Quando diz “As coisas perdem suas cores agora / Eu não fui e não vi, dos detalhes preferi nem saber”, o verso se torna monocromático e distante. O bar em que “nem pensei em morrer” transforma a ausência de pensamentos suicidas em evento digno de nota, revelando a presença velada da morte como assunto constante.

A afirmação “Porque viver não se pensa / Ao menos não vale o esforço” desloca a reflexão filosófica para o pragmatismo, a vida é para ser vivida, não sobre analisada. Isso se fecha em “Vale o que expira / O que sobra do ser”, exaltando o efêmero e o essencial.

O verso culmina em “Botar na tela o sangue da carne ambulante / Ser a latência, jamais operado pelos sonhos de alguém, yo”. Aqui, a intenção artística é exposta, documentar a vida em sua crueza e recusar ser instrumento das ambições alheias. “Latência” é potência guardada, energia pronta para agir quando necessário, mas que permanece independente.

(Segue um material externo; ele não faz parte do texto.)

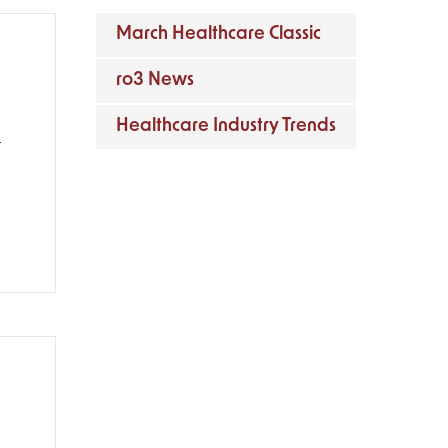
March Healthcare Classic
ro3 News
Healthcare Industry Trends
l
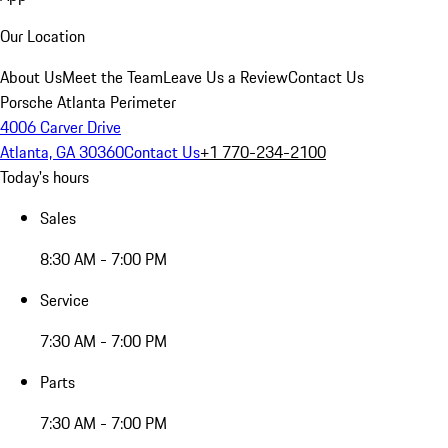
Our Location
About Us
Meet the Team
Leave Us a Review
Contact Us
Porsche Atlanta Perimeter
4006 Carver Drive
Atlanta, GA 30360
Contact Us
+1 770-234-2100
Today's hours
Sales
8:30 AM - 7:00 PM
Service
7:30 AM - 7:00 PM
Parts
7:30 AM - 7:00 PM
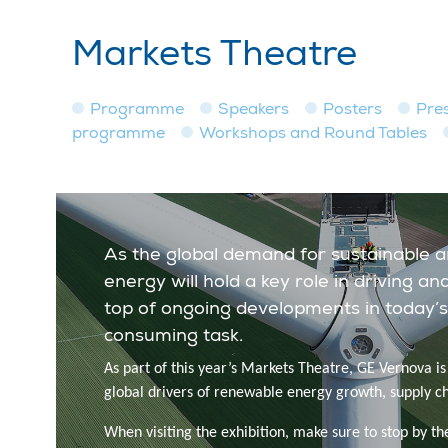
Markets Theatre
Programme
Speakers
Posters
Pre
programme
Workshops and Round Tables
As the global demand for sustainable 
energy will hold a key role in driving 
top of ongoing developments in today’s
consuming task.
As part of this year’s Markets Theatre, GE Vernova i
global drivers of renewable energy growth, supply c
When visiting the exhibition, make sure to stop by th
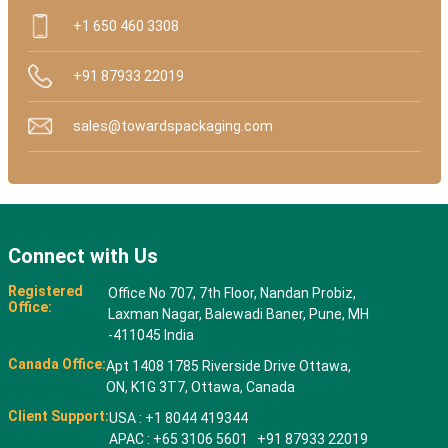
+1 650 460 3308
+91 87933 22019
sales@towardspackaging.com
Connect with Us
Registered
Office No 707, 7th Floor, Nandan Probiz,
Office:
Laxman Nagar, Balewadi Baner, Pune, MH
-411045 India
Canada Office:
Apt 1408 1785 Riverside Drive Ottawa,
ON, K1G 3T7, Ottawa, Canada
Client Support:
USA : +1 8044 419344
APAC : +65 3106 5601 +91 87933 22019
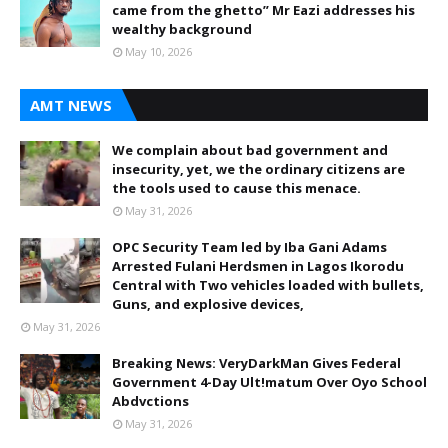
came from the ghetto” Mr Eazi addresses his
wealthy background
May 10, 2026
AMT NEWS
We complain about bad government and
insecurity, yet, we the ordinary citizens are
the tools used to cause this menace.
May 31, 2026
OPC Security Team led by Iba Gani Adams
Arrested Fulani Herdsmen in Lagos Ikorodu
Central with Two vehicles loaded with bullets,
Guns, and explosive devices,
May 31, 2026
Breaking News: VeryDarkMan Gives Federal
Government 4-Day Ult!matum Over Oyo School
Abdvctions
May 31, 2026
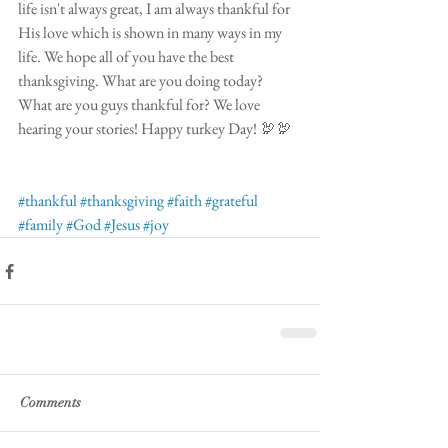
life isn't always great, I am always thankful for 
His love which is shown in many ways in my 
life. We hope all of you have the best 
thanksgiving. What are you doing today? 
What are you guys thankful for? We love 
hearing your stories! Happy turkey Day! 🦃🦃
#thankful
#thanksgiving
#faith
#grateful
#family
#God
#Jesus
#joy
Comments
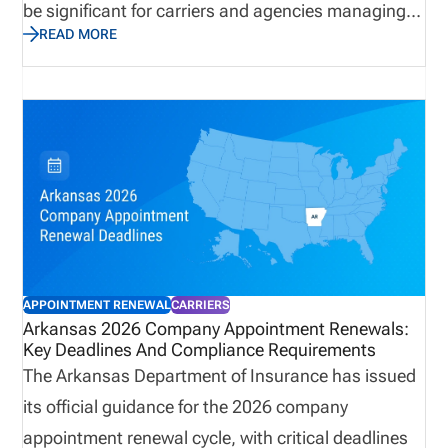
be significant for carriers and agencies managing
READ MORE
large appointment volumes. Termination deadlines,
invoice windows, and payment requirements all
play a role in maintaining compliance and
controlling costs. This update outlines what
organizations need to know, and why preparation
and visibility are critical to avoiding unnecessary
fees, ensuring accurate renewals, and maintaining
alignment across licensing and appointment data.
APPOINTMENT RENEWAL
CARRIERS
Arkansas 2026 Company Appointment Renewals:
Key Deadlines And Compliance Requirements
The Arkansas Department of Insurance has issued
its official guidance for the 2026 company
appointment renewal cycle, with critical deadlines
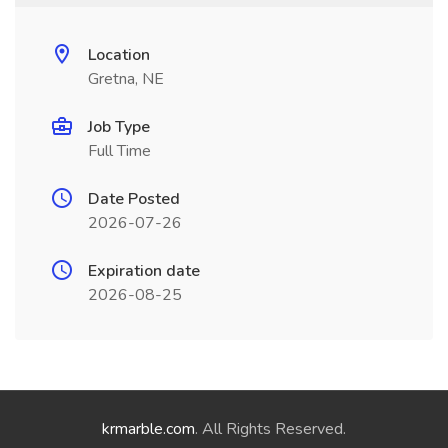
Location
Gretna, NE
Job Type
Full Time
Date Posted
2026-07-26
Expiration date
2026-08-25
krmarble.com
. All Rights Reserved.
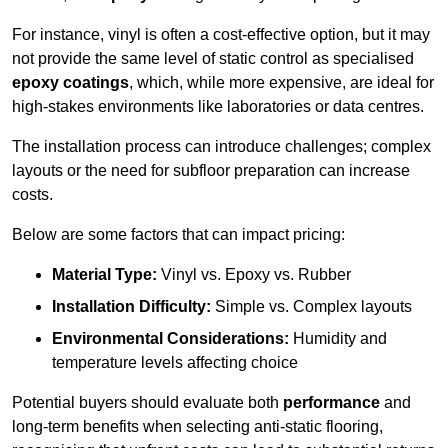
For instance, vinyl is often a cost-effective option, but it may
not provide the same level of static control as specialised
epoxy coatings
, which, while more expensive, are ideal for
high-stakes environments like laboratories or data centres.
The installation process can introduce challenges; complex
layouts or the need for subfloor preparation can increase
costs.
Below are some factors that can impact pricing:
Material Type:
Vinyl vs. Epoxy vs. Rubber
Installation Difficulty:
Simple vs. Complex layouts
Environmental Considerations:
Humidity and
temperature levels affecting choice
Potential buyers should evaluate both
performance
and
long-term benefits when selecting anti-static flooring,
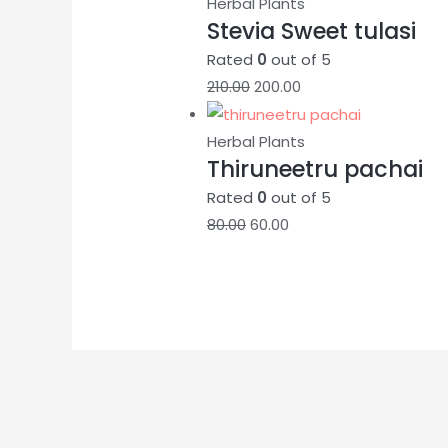
Herbal Plants
Stevia Sweet tulasi
Rated
0
out of 5
210.00
200.00
Herbal Plants
Thiruneetru pachai
Rated
0
out of 5
80.00
60.00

O verso de Makalister em Poetas no Topo 1: é um bloco autossuficiente de cinema, filosofia e autobiografia. É um registro que bebe do neorrealismo, da observação política e da crônica urbana sem se fixar em nenhum deles. Seu ritmo é irregular, sua lógica é fragmentada, e é justamente aí que reside sua força. Ao invés de buscar clareza imediata, Makalister constrói um espaço de leitura que exige tempo e disposição, e que, quase dez anos depois, ainda permanece como um dos momentos mais singulares do rap nacional contemporâneo.